The answer must be the full listing, reproduced without any change.

→ Supplied material
○ ○ ○ ○
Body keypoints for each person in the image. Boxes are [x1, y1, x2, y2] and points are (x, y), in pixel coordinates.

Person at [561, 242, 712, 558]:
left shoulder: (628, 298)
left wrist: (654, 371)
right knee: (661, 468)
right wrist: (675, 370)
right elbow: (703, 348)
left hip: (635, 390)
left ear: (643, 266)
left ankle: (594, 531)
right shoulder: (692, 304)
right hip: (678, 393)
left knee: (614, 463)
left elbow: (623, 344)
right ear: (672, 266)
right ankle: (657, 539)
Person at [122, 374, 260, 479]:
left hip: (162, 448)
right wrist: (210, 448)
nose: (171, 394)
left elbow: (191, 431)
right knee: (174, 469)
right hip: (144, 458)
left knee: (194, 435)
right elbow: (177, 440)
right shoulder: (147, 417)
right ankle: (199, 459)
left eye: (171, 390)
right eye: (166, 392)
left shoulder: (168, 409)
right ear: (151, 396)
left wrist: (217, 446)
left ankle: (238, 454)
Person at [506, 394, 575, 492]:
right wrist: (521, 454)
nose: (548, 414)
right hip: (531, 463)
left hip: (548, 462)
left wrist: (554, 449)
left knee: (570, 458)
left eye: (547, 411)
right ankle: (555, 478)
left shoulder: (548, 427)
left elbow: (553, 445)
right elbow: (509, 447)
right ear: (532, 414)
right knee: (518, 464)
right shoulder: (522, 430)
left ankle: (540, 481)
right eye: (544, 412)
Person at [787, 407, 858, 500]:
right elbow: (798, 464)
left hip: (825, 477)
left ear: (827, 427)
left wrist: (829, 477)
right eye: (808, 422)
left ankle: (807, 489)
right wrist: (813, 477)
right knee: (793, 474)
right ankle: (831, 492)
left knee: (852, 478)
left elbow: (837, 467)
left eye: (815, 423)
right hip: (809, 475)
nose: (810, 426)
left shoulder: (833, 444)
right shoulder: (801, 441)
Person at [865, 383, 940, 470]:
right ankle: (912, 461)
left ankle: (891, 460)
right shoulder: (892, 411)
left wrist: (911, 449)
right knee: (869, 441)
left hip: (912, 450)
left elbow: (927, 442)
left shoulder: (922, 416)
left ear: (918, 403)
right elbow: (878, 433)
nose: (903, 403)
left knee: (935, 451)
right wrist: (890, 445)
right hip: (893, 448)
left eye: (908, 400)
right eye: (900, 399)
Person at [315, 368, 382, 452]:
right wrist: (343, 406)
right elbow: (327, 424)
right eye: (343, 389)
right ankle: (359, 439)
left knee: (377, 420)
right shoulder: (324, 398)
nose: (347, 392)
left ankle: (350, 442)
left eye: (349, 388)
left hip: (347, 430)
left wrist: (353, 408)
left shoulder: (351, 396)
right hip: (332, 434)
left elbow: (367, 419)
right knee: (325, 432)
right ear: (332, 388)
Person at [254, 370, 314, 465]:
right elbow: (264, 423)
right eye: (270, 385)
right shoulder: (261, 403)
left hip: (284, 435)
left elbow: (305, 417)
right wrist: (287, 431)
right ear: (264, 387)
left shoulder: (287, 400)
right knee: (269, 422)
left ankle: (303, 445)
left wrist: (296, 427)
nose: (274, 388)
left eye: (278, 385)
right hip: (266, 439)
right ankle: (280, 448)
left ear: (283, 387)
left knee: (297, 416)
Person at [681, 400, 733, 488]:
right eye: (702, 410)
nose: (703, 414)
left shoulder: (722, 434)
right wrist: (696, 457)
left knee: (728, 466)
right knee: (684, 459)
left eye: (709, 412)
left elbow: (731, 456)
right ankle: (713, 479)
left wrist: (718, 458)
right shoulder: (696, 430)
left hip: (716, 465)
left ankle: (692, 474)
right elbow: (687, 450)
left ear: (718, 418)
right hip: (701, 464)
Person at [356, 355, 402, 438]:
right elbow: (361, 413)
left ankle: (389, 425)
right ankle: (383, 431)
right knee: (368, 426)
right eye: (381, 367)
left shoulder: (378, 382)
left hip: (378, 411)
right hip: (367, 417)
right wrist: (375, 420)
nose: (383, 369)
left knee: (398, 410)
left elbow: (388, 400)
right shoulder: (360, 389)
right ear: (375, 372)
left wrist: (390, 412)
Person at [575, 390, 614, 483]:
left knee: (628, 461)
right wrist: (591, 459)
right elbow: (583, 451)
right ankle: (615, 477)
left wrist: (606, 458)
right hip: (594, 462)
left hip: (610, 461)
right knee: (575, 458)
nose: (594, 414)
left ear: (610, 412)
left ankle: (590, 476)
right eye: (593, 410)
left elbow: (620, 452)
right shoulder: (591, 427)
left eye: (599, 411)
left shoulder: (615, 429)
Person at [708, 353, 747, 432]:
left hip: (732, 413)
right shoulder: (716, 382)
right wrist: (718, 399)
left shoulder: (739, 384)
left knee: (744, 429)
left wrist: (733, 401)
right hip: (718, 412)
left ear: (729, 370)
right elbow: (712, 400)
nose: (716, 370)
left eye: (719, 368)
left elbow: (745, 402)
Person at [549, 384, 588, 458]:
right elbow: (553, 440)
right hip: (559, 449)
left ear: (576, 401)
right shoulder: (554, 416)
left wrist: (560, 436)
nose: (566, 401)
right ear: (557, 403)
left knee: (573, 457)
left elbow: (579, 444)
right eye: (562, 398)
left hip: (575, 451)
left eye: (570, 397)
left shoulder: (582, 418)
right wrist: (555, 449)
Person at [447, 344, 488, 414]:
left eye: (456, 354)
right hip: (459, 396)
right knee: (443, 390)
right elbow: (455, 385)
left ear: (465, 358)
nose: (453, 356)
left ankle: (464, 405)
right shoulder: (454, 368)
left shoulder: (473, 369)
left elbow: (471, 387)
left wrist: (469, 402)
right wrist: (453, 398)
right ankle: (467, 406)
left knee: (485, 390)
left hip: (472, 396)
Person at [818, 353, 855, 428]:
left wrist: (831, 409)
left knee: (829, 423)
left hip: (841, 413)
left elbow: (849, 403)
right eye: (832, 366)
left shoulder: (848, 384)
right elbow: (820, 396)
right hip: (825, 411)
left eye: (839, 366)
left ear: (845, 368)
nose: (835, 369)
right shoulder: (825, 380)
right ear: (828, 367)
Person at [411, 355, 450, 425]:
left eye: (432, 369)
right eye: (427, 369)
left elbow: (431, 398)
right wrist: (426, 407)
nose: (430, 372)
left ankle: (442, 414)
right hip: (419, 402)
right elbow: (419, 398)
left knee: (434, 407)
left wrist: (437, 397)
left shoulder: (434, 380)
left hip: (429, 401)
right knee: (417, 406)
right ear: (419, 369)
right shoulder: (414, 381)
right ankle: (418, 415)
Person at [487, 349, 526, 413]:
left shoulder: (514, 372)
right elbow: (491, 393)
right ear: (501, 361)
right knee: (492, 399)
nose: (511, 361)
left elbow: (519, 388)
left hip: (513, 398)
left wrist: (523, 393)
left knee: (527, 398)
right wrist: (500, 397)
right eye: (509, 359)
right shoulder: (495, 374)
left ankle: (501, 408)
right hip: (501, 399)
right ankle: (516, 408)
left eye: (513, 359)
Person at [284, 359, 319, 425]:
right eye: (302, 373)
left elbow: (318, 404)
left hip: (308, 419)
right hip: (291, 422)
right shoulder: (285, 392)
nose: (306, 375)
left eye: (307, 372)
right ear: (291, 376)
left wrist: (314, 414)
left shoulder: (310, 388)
○ ○ ○ ○
→ Solution to this problem
Body keypoints for each person in the image. Boxes are [x1, y1, x2, y2] and points are (x, y), in pixel coordinates.

Person at [561, 242, 712, 558]:
left shoulder: (628, 298)
left wrist: (654, 371)
right knee: (661, 468)
right wrist: (675, 370)
right elbow: (703, 348)
left hip: (635, 390)
left ear: (643, 266)
left ankle: (594, 531)
right shoulder: (692, 304)
right hip: (678, 393)
left knee: (614, 463)
left elbow: (623, 344)
right ear: (672, 266)
right ankle: (657, 539)
Person at [122, 374, 260, 479]:
left hip: (162, 448)
right wrist: (210, 448)
nose: (171, 394)
left elbow: (191, 431)
right knee: (174, 469)
right hip: (144, 458)
left knee: (194, 435)
right elbow: (177, 440)
right shoulder: (147, 417)
right ankle: (199, 459)
left eye: (171, 390)
right eye: (166, 392)
left shoulder: (168, 409)
right ear: (151, 396)
left wrist: (217, 446)
left ankle: (238, 454)
Person at [506, 394, 575, 492]:
right wrist: (521, 454)
nose: (548, 414)
right hip: (531, 463)
left hip: (548, 462)
left wrist: (554, 449)
left knee: (570, 458)
left eye: (547, 411)
right ankle: (555, 478)
left shoulder: (548, 427)
left elbow: (553, 445)
right elbow: (509, 447)
right ear: (532, 414)
right knee: (518, 464)
right shoulder: (522, 430)
left ankle: (540, 481)
right eye: (544, 412)
Person at [787, 407, 858, 500]:
right elbow: (798, 464)
left hip: (825, 477)
left ear: (827, 427)
left wrist: (829, 477)
right eye: (808, 422)
left ankle: (807, 489)
right wrist: (813, 477)
right knee: (793, 474)
right ankle: (831, 492)
left knee: (852, 478)
left elbow: (837, 467)
left eye: (815, 423)
right hip: (809, 475)
nose: (810, 426)
left shoulder: (833, 444)
right shoulder: (801, 441)
Person at [865, 383, 940, 470]:
right ankle: (912, 461)
left ankle: (891, 460)
right shoulder: (892, 411)
left wrist: (911, 449)
right knee: (869, 441)
left hip: (912, 450)
left elbow: (927, 442)
left shoulder: (922, 416)
left ear: (918, 403)
right elbow: (878, 433)
nose: (903, 403)
left knee: (935, 451)
right wrist: (890, 445)
right hip: (893, 448)
left eye: (908, 400)
right eye: (900, 399)
Person at [315, 368, 382, 452]:
right wrist: (343, 406)
right elbow: (327, 424)
right eye: (343, 389)
right ankle: (359, 439)
left knee: (377, 420)
right shoulder: (324, 398)
nose: (347, 392)
left ankle: (350, 442)
left eye: (349, 388)
left hip: (347, 430)
left wrist: (353, 408)
left shoulder: (351, 396)
right hip: (332, 434)
left elbow: (367, 419)
right knee: (325, 432)
right ear: (332, 388)
Person at [254, 370, 314, 465]:
right elbow: (264, 423)
right eye: (270, 385)
right shoulder: (261, 403)
left hip: (284, 435)
left elbow: (305, 417)
right wrist: (287, 431)
right ear: (264, 387)
left shoulder: (287, 400)
right knee: (269, 422)
left ankle: (303, 445)
left wrist: (296, 427)
nose: (274, 388)
left eye: (278, 385)
right hip: (266, 439)
right ankle: (280, 448)
left ear: (283, 387)
left knee: (297, 416)
Person at [681, 400, 733, 488]:
right eye: (702, 410)
nose: (703, 414)
left shoulder: (722, 434)
right wrist: (696, 457)
left knee: (728, 466)
right knee: (684, 459)
left eye: (709, 412)
left elbow: (731, 456)
right ankle: (713, 479)
left wrist: (718, 458)
right shoulder: (696, 430)
left hip: (716, 465)
left ankle: (692, 474)
right elbow: (687, 450)
left ear: (718, 418)
right hip: (701, 464)
Person at [356, 355, 402, 438]:
right elbow: (361, 413)
left ankle: (389, 425)
right ankle: (383, 431)
right knee: (368, 426)
right eye: (381, 367)
left shoulder: (378, 382)
left hip: (378, 411)
right hip: (367, 417)
right wrist: (375, 420)
nose: (383, 369)
left knee: (398, 410)
left elbow: (388, 400)
right shoulder: (360, 389)
right ear: (375, 372)
left wrist: (390, 412)
Person at [575, 390, 614, 483]:
left knee: (628, 461)
right wrist: (591, 459)
right elbow: (583, 451)
right ankle: (615, 477)
left wrist: (606, 458)
right hip: (594, 462)
left hip: (610, 461)
right knee: (575, 458)
nose: (594, 414)
left ear: (610, 412)
left ankle: (590, 476)
right eye: (593, 410)
left elbow: (620, 452)
right shoulder: (591, 427)
left eye: (599, 411)
left shoulder: (615, 429)
Person at [708, 353, 747, 432]:
left hip: (732, 413)
right shoulder: (716, 382)
right wrist: (718, 399)
left shoulder: (739, 384)
left knee: (744, 429)
left wrist: (733, 401)
right hip: (718, 412)
left ear: (729, 370)
right elbow: (712, 400)
nose: (716, 370)
left eye: (719, 368)
left elbow: (745, 402)
Person at [549, 384, 588, 458]:
right elbow: (553, 440)
right hip: (559, 449)
left ear: (576, 401)
right shoulder: (554, 416)
left wrist: (560, 436)
nose: (566, 401)
right ear: (557, 403)
left knee: (573, 457)
left elbow: (579, 444)
right eye: (562, 398)
left hip: (575, 451)
left eye: (570, 397)
left shoulder: (582, 418)
right wrist: (555, 449)
Person at [447, 344, 488, 414]:
left eye: (456, 354)
right hip: (459, 396)
right knee: (443, 390)
right elbow: (455, 385)
left ear: (465, 358)
nose: (453, 356)
left ankle: (464, 405)
right shoulder: (454, 368)
left shoulder: (473, 369)
left elbow: (471, 387)
left wrist: (469, 402)
right wrist: (453, 398)
right ankle: (467, 406)
left knee: (485, 390)
left hip: (472, 396)
Person at [818, 353, 855, 428]:
left wrist: (831, 409)
left knee: (829, 423)
left hip: (841, 413)
left elbow: (849, 403)
right eye: (832, 366)
left shoulder: (848, 384)
right elbow: (820, 396)
right hip: (825, 411)
left eye: (839, 366)
left ear: (845, 368)
nose: (835, 369)
right shoulder: (825, 380)
right ear: (828, 367)
Person at [411, 355, 450, 425]:
left eye: (432, 369)
right eye: (427, 369)
left elbow: (431, 398)
right wrist: (426, 407)
nose: (430, 372)
left ankle: (442, 414)
right hip: (419, 402)
right elbow: (419, 398)
left knee: (434, 407)
left wrist: (437, 397)
left shoulder: (434, 380)
left hip: (429, 401)
right knee: (417, 406)
right ear: (419, 369)
right shoulder: (414, 381)
right ankle: (418, 415)
Person at [487, 349, 526, 413]:
left shoulder: (514, 372)
right elbow: (491, 393)
right ear: (501, 361)
right knee: (492, 399)
nose: (511, 361)
left elbow: (519, 388)
left hip: (513, 398)
left wrist: (523, 393)
left knee: (527, 398)
right wrist: (500, 397)
right eye: (509, 359)
right shoulder: (495, 374)
left ankle: (501, 408)
right hip: (501, 399)
right ankle: (516, 408)
left eye: (513, 359)
Person at [284, 359, 319, 425]:
right eye: (302, 373)
left elbow: (318, 404)
left hip: (308, 419)
right hip: (291, 422)
right shoulder: (285, 392)
nose: (306, 375)
left eye: (307, 372)
right ear: (291, 376)
left wrist: (314, 414)
left shoulder: (310, 388)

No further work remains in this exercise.